In questi casi, risulta di cruciale importanza intervenire sulla percezione della volatilità, dell’incertezza, della complessità e dell’ambiguità responsabile dell’impasse e del burn out, con l’obiettivo di modificare la prospettiva con cui il soggetto guarda e approccia il contesto in cui opera e generare un nuovo stato emozionale.

Cambiando la propria percezione del contesto cambierà il modo a cui il soggetto penserà al contesto e, di conseguenza, cambieranno le emozioni che la percezione genererà nel soggetto e, in ultimo, le azioni che il soggetto potrà avviare. Perché quando il soggetto cambia come pensa, cambia cosa sente e di conseguenza cambia quello che fa

Il soggetto potrà intervenire sulle proprie percezioni:

  • acquisendo piena consapevolezza dei meccanismi e delle strategie attuate nel generare le proprie percezioni, 
  • individuando le strategie funzionali e quelle non funzionali e, con riferimento a queste ultime, 
  • ristrutturandole, rendendole anch’esse funzionali. Ristrutturando le proprie strategie percettive, il soggetto modificherà la propria percezione delle situazioni, delle circostanze e degli eventi osservati e, di conseguenza, cambierà anche la sua esperienza.

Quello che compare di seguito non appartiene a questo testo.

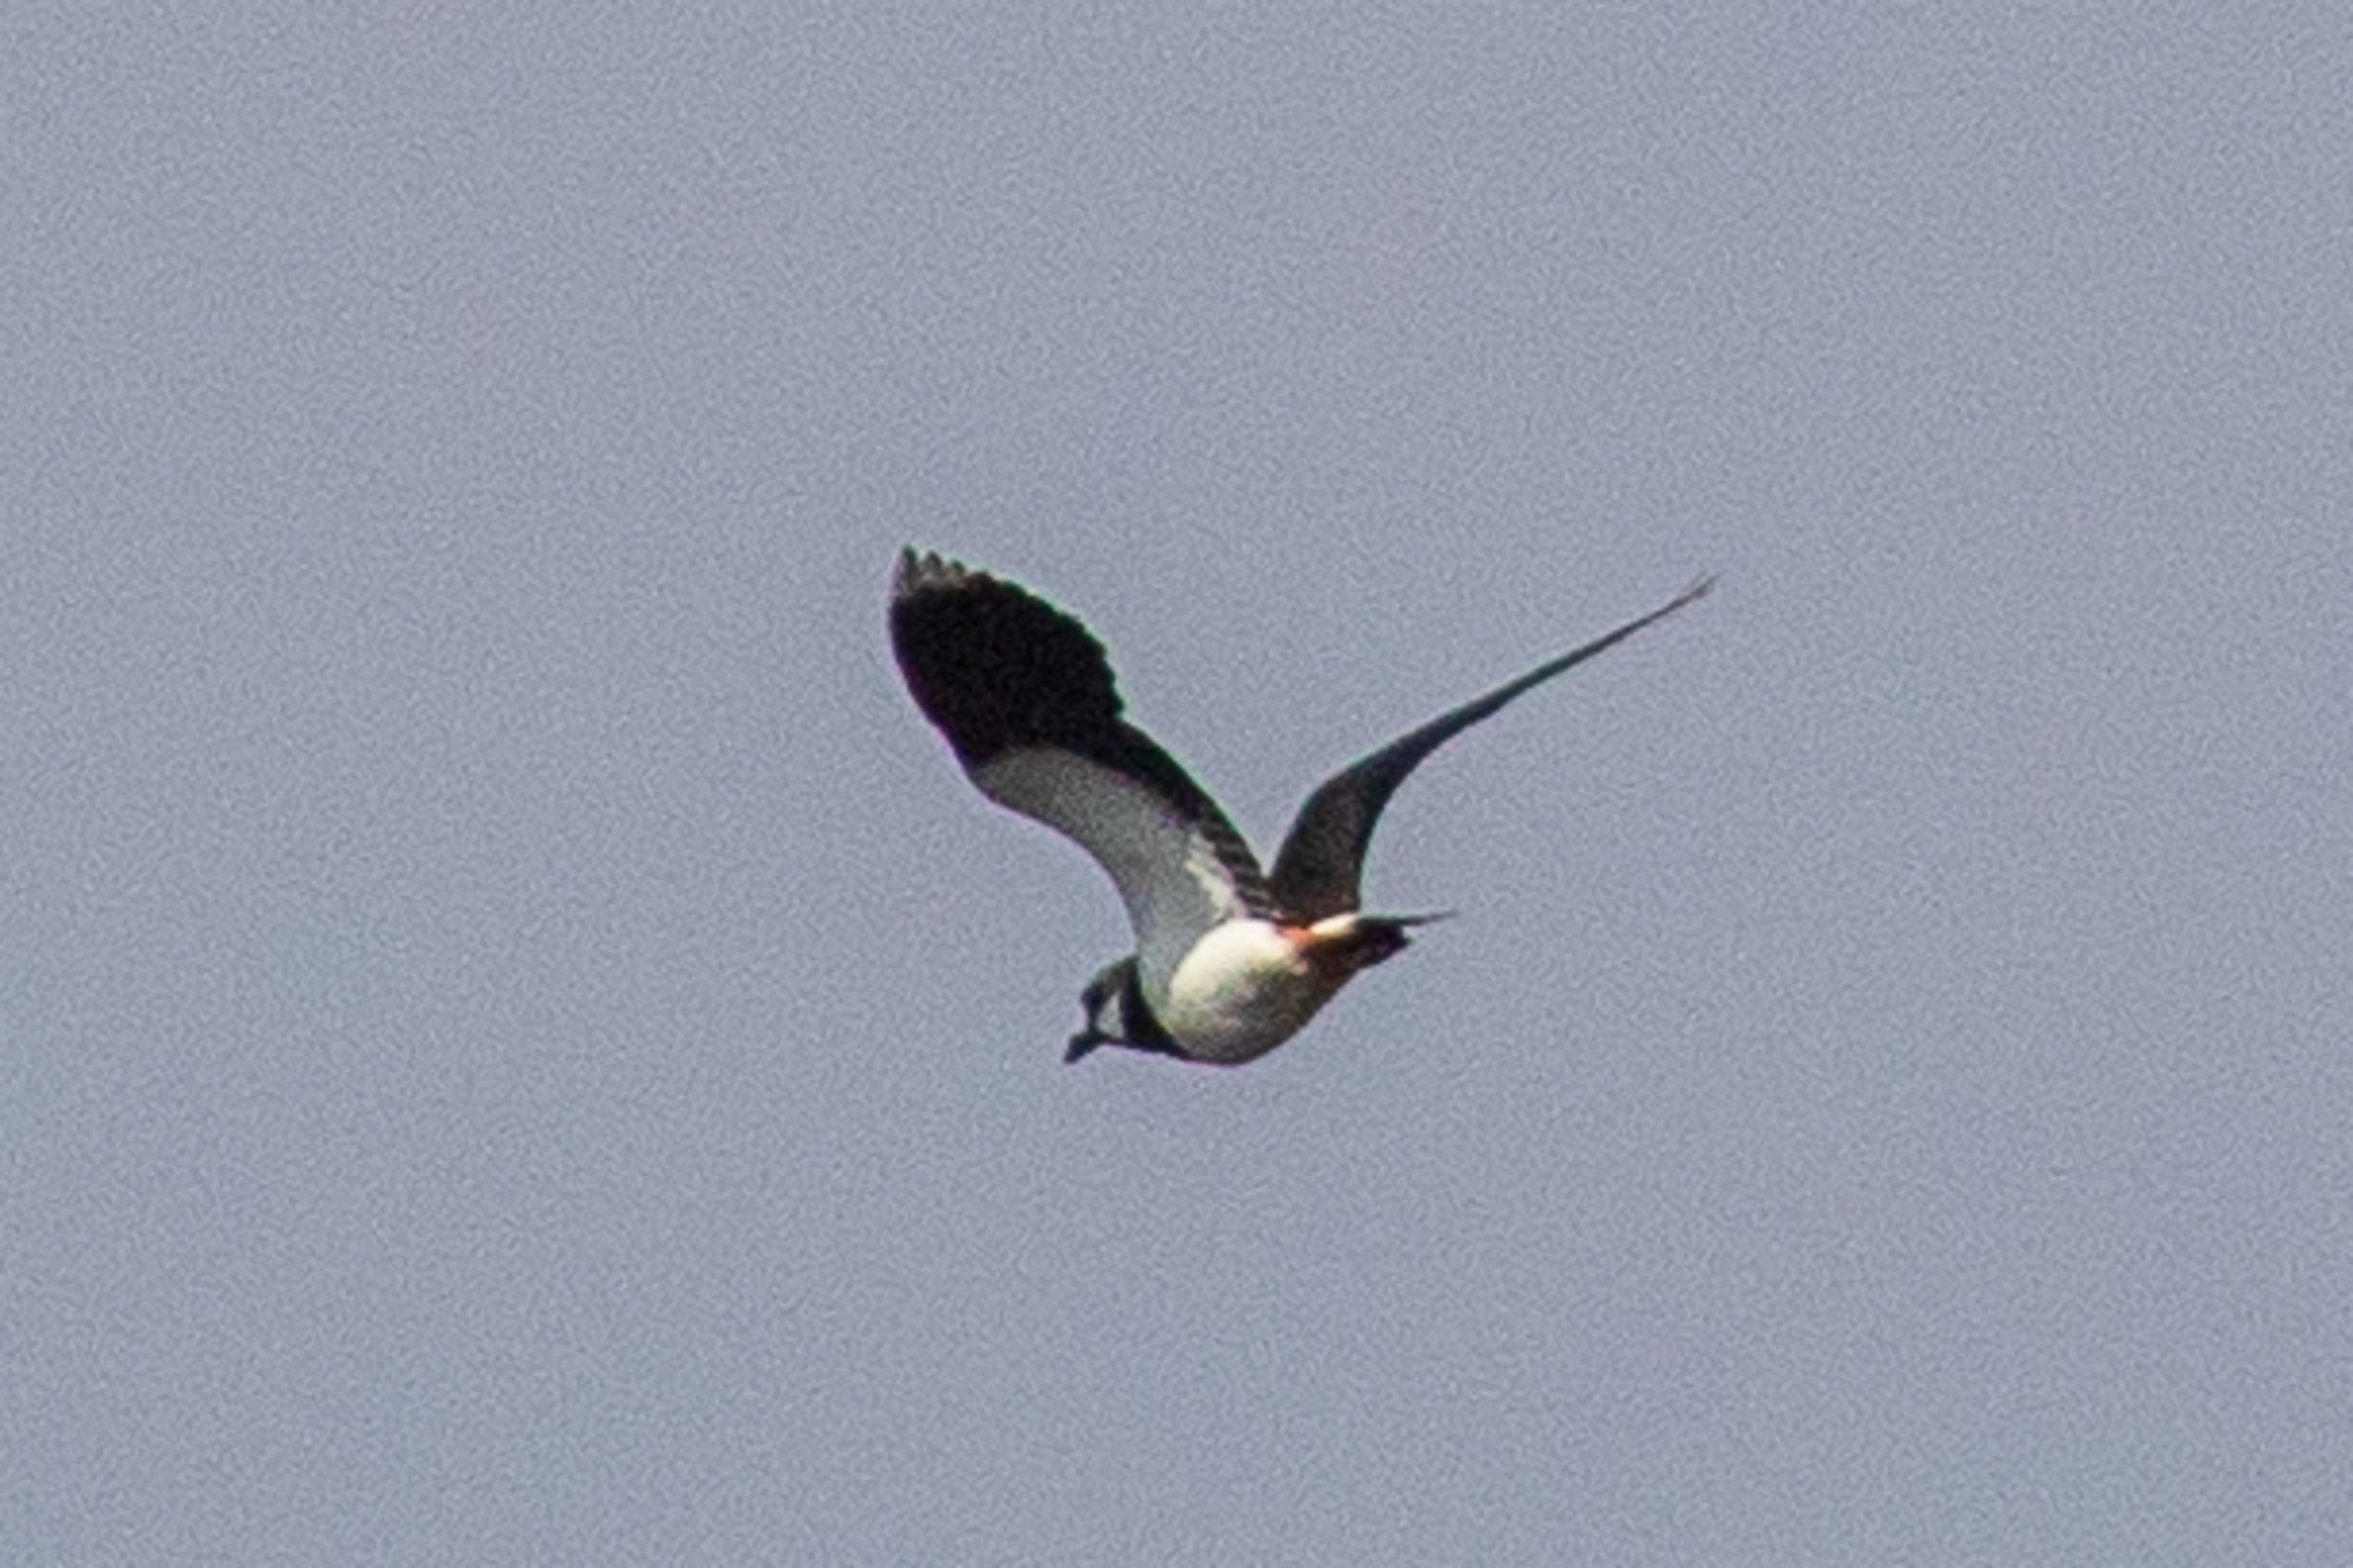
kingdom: Animalia
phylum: Chordata
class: Aves
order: Charadriiformes
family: Charadriidae
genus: Vanellus
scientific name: Vanellus vanellus
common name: Vibe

La disciplina del coaching offre numerose tecniche con le quali acquisire consapevolezza delle proprie percezioni, valutando i meccanismi e le strategie mentali che le hanno determinate e modificandole come necessario. Un Leader X.0 non può prescindere dalla conoscenza e dall’applicazione di tali tecniche su sé stesso e su altri soggetti. Mai come adesso, infatti, è richiesto che ciascun soggetto che opera in contesti VUCA abbia la capacità di scendere nelle proprie profondità, connettendosi con sé stesso, utilizzi efficacemente le tecniche per ristrutturare le proprie strategie, e riequilibri la propria funzione percettiva ristabilendo l’equilibrio emozionale necessario a uscire dalla situazione di impasse e superare il burn out.